Nothing had managed it really, until recently. It seems seeing Underworld live was the key to it all. I should have been prepared. Afterall I was driving to work a few weeks before and “Two Months Off” briefly whisked me away, far away from the grim reality of things I can’t stand. Underworld are the sound of hating your job and a lot of your life, of the gritty and constant struggle to get through the monotony and find a passion, ‘there is a sound on the other side of this wall, a bird is singing on the other side of this glass’. Out of the context of Underworld’s locomotive, euphoric productions, the lyrics can seem pretty stark and grim. Inside it, they’re flashing beacons of the outside world, quickfire glimpses of irrelevant things, the half thoughts and half fears that shoot through your brain while you drag yourself into the sound of an evening.

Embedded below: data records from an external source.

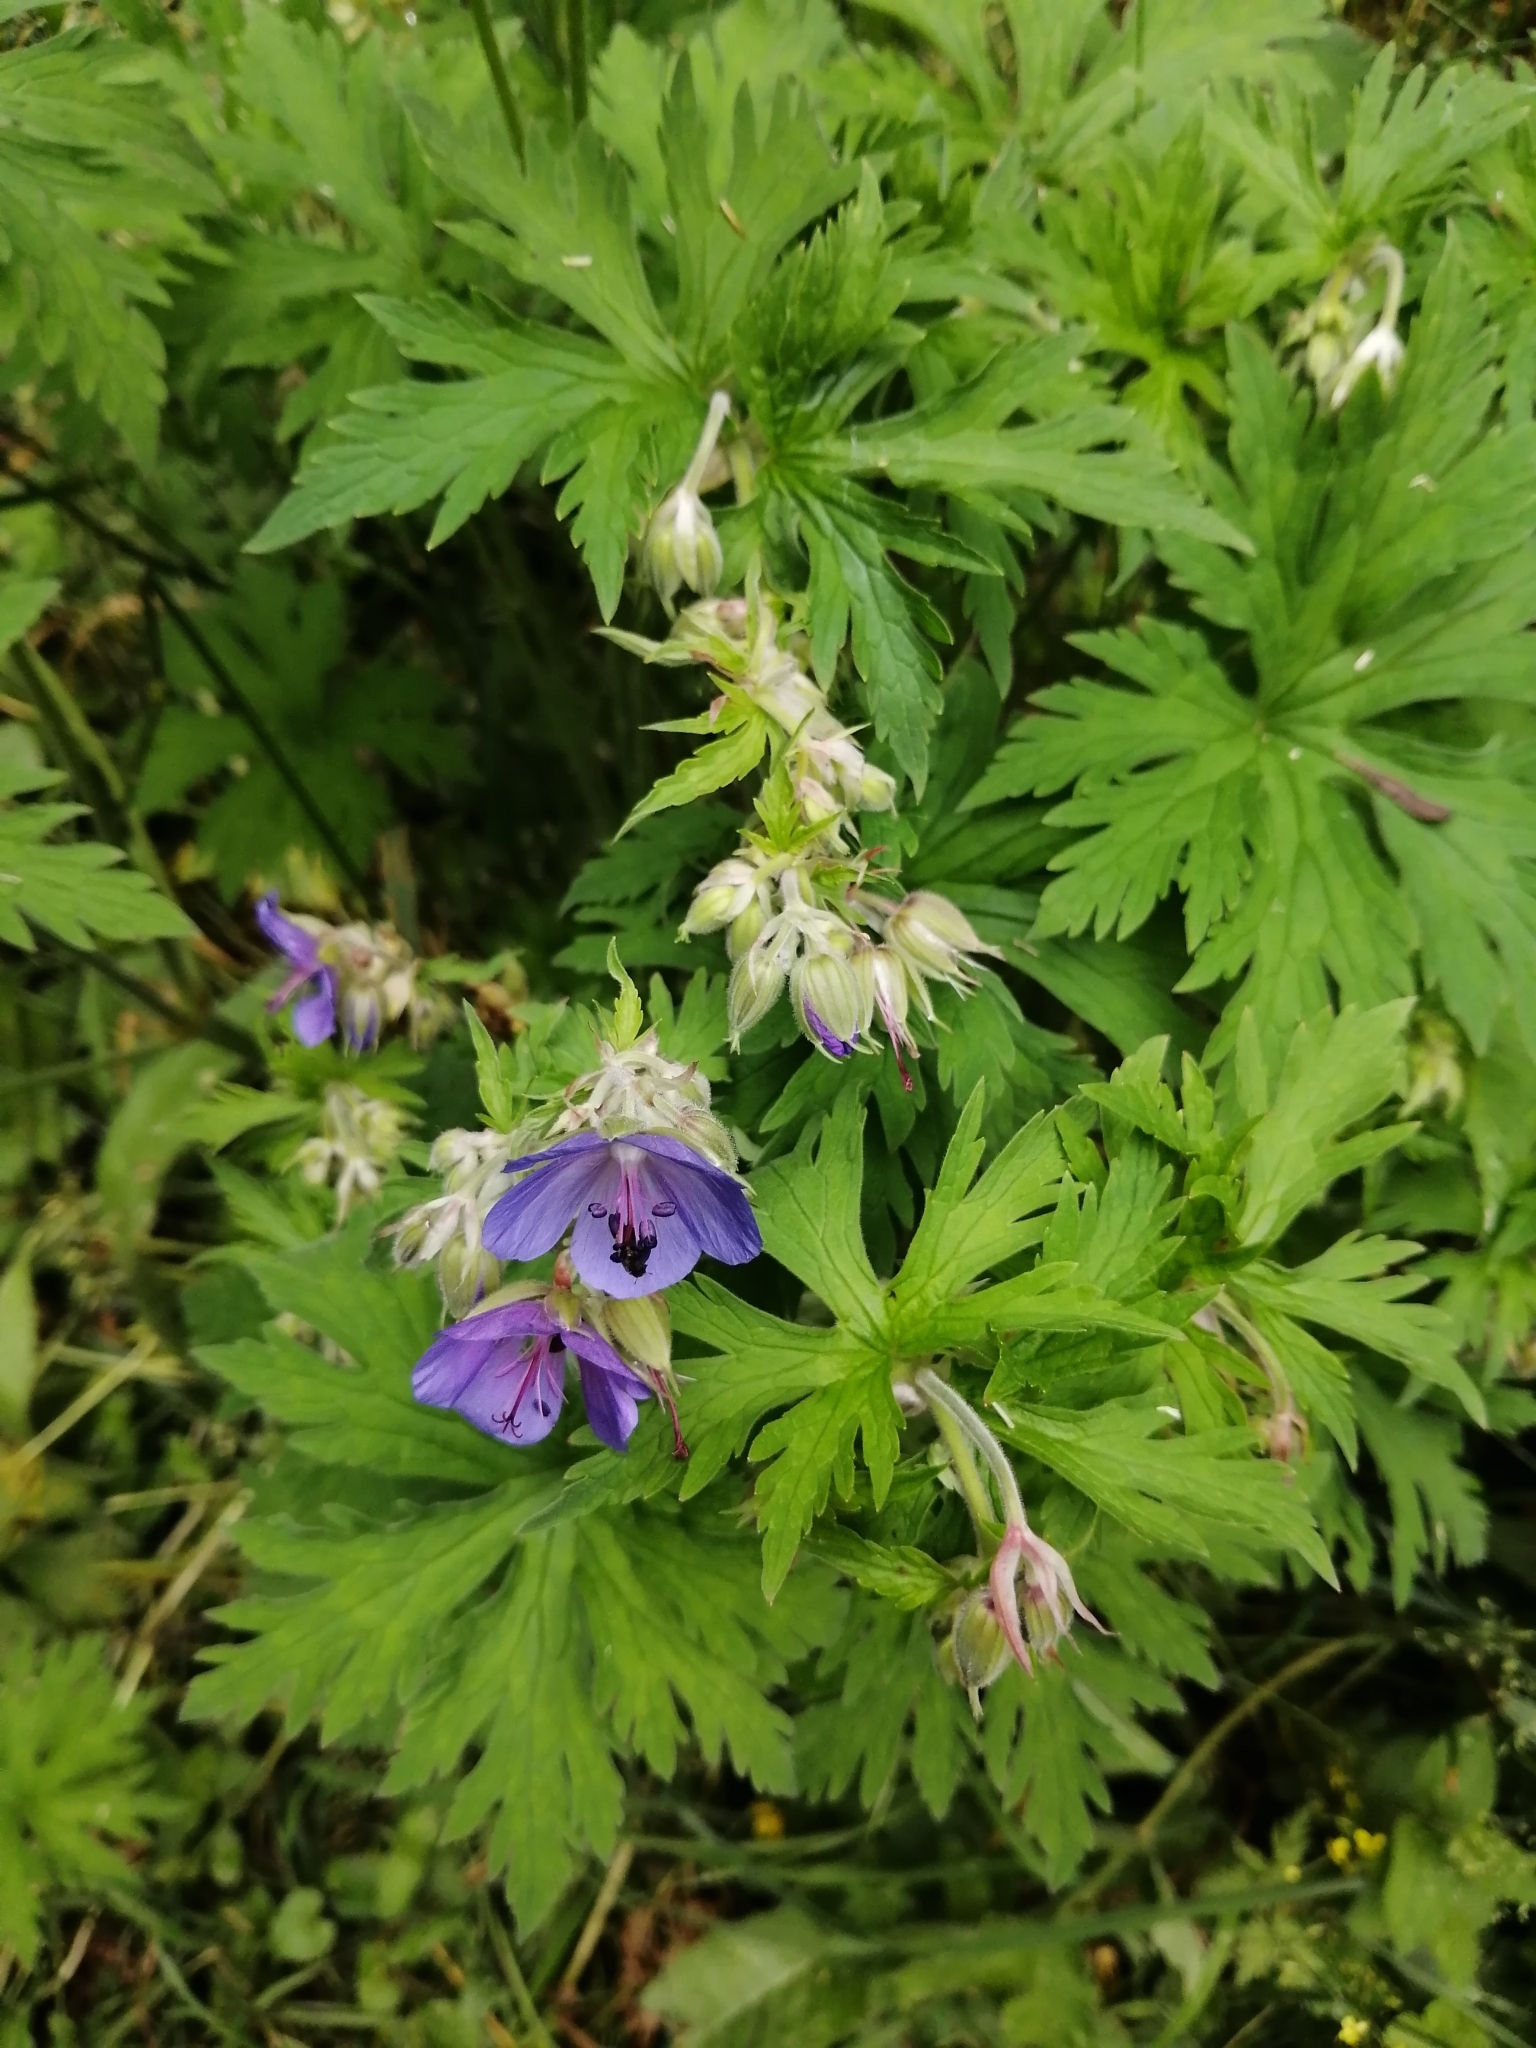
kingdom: Plantae
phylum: Tracheophyta
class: Magnoliopsida
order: Geraniales
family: Geraniaceae
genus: Geranium
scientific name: Geranium pratense
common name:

Underworld’s music shows a total understanding of just how vital it really is, of the fact that the moment it’s played in is the crucially important one and everything beyond that moment is an irrelevance. “Born Slippy” live is modern soul, the sound of work and play and death and love and everything else that makes life the lottery that it is, with the toughest, leanest, most punching beat straight out of dark streets in London or subways in New York. And just as you mentally look at the pavements that famous synth stab floods back in, and you think that even if this is the only reason you have to put up with weeks which are 90 percent boredom and frustration, it’s still enough.
And it’s clear to me now that this music represents a certain attitude to life, total euphoria surrounded by a darkness which is totally necessary and unavoidable. And behind all the washy synths and the dark relentless pounding of it all is one vivid manifesto, give everything you have to everything you love, and nothing to anything else Hear it in Rez/Cowgirl’s spiraling, deep tones; ‘I don’t dream. Ice Cream, I scream so much you know what I mean this electric stream, and my tears in league with the wires and energy, and my machine, this is my beautiful dream, I’m hurting noone, hurting noone, hurting noone, hurting noone, I wanna give you everything, I wanna give you energy, I want to give a good thing, I want to give you everything. Everything, everything, everything, everything, everything’
I don’t dream. Who needs dreams or nightmares with a reality like this.